C'était il y a trente ans, à l'issue des élections législatives d'octobre 1982, Felipe Gonzalez, le dirigeant du Parti socialiste espagnol, le PSOE,
majoritaire à ces élections avec 48 % des voix et 118 députés -- venait d'être nommé président du gouvernement. À sa gauche, le Parti communiste de Santiago Carrillo recueillait 4,02 % des
voix, et quatre sièges seulement.
Sept ans plus tôt, le 20 novembre 1975, mourait Franco. Les militaires au pouvoir depuis trente-six ans, responsables d'une répression impitoyable, du manque
de libertés et de la misère des classes populaires, n'avaient plus qu'à quitter le devant de la scène en laissant les dirigeants des partis civils mettre en place un régime semblable à celui
qui existait dans les autres pays européens : une démocratie bourgeoisie au service des possédants.

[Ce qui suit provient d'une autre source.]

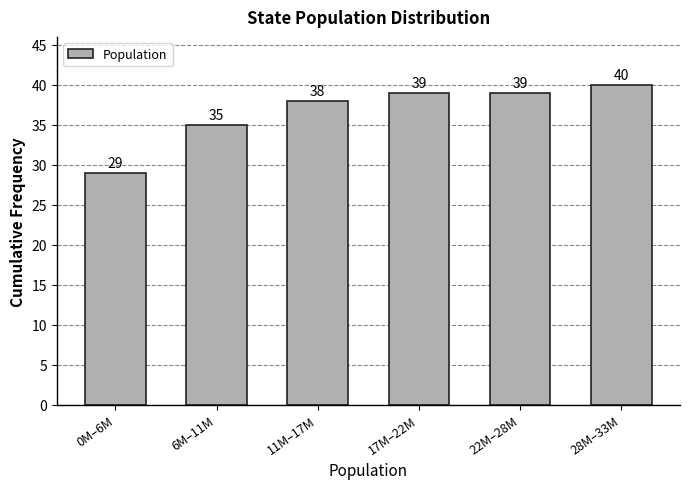

Reading right to left, extract all data points from this chart.

28M–33M=40	22M–28M=39	17M–22M=39	11M–17M=38	6M–11M=35	0M–6M=29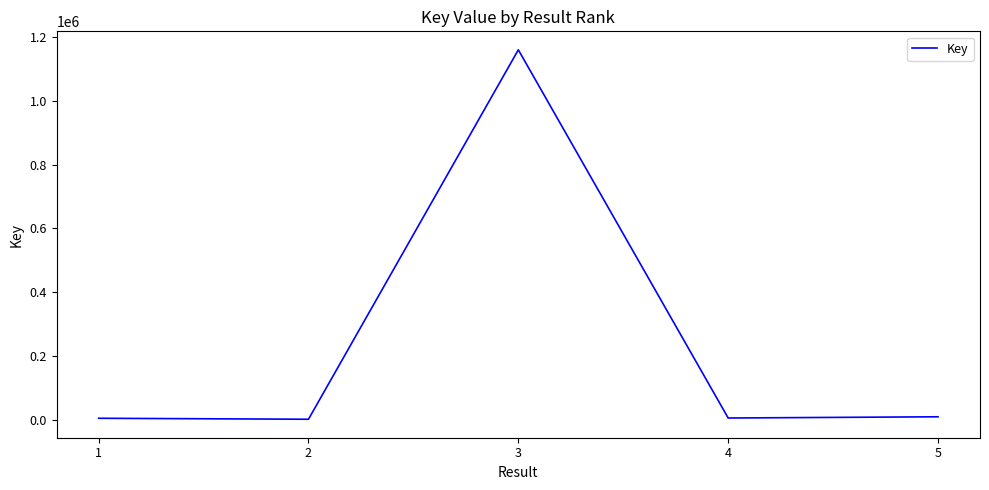

Which category has the highest value across all series?

3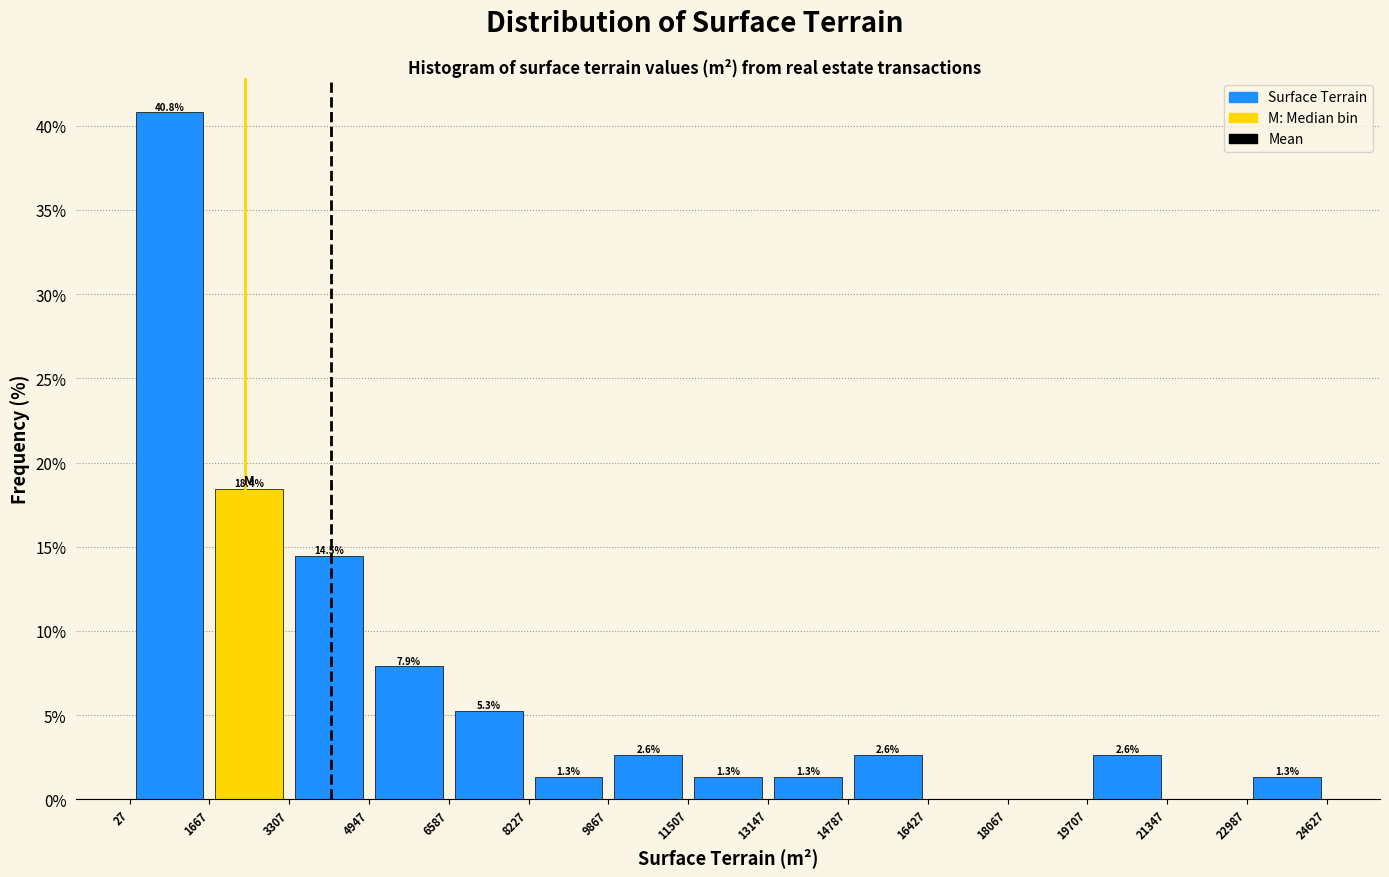

Over which range of the x-axis is the bar tallest?

27 to 1667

La « transition », un risque calculé pour la bourgeoisie...
Dès 1976 une période de transition s'était ouverte, marquée par des réformes institutionnelles. Marquée aussi par le développement d'un formidable espoir dans les
classes populaires. La petite bourgeoisie, qui voulait plus de libertés dans tous les domaines de la vie politique, sociale et culturelle, put rapidement trouver son compte et obtenir le droit
de s'exprimer librement et de vivre comme bon lui semblait. La société respirait. Les politiciens des partis de droite ralliés au parlementarisme, comme ceux des partis de gauche, voulaient
conquérir cet électorat potentiel et se présentaient comme les meilleurs garants des réformes démocratiques.
En revanche, la classe ouvrière, qui avait payé le plus lourd tribut à la dictature, dut se rendre compte que le système qui se mettait en place n'était pas
destiné à limiter la soif de profits des capitalistes et des banquiers. Ceux-ci n'acceptaient les réformes « démocratiques » qu'à condition qu'elles leur laissent toute liberté pour exploiter
la classe ouvrière.
Pourtant, au cours des dernières années de la dictature, les classes populaires avaient mené des grèves, des manifestations, pour imposer le droit de s'organiser,
de s'exprimer et aussi de défendre les salaires, l'emploi, afin d'obtenir des conditions d'existence et de travail plus dignes. Un espoir que les exilés politiques de la période franquiste
partageaient en préparant leur retour en Espagne.
Les dirigeants politiques de droite qui avaient vu comment, au Portugal, en 1974, la fin de la dictature avait entraîné une crise sociale et politique, choisirent
de s'appuyer sur les partis de gauche en train de se reconstituer (le PCE et le PSOE) pour les intégrer à la « transition ».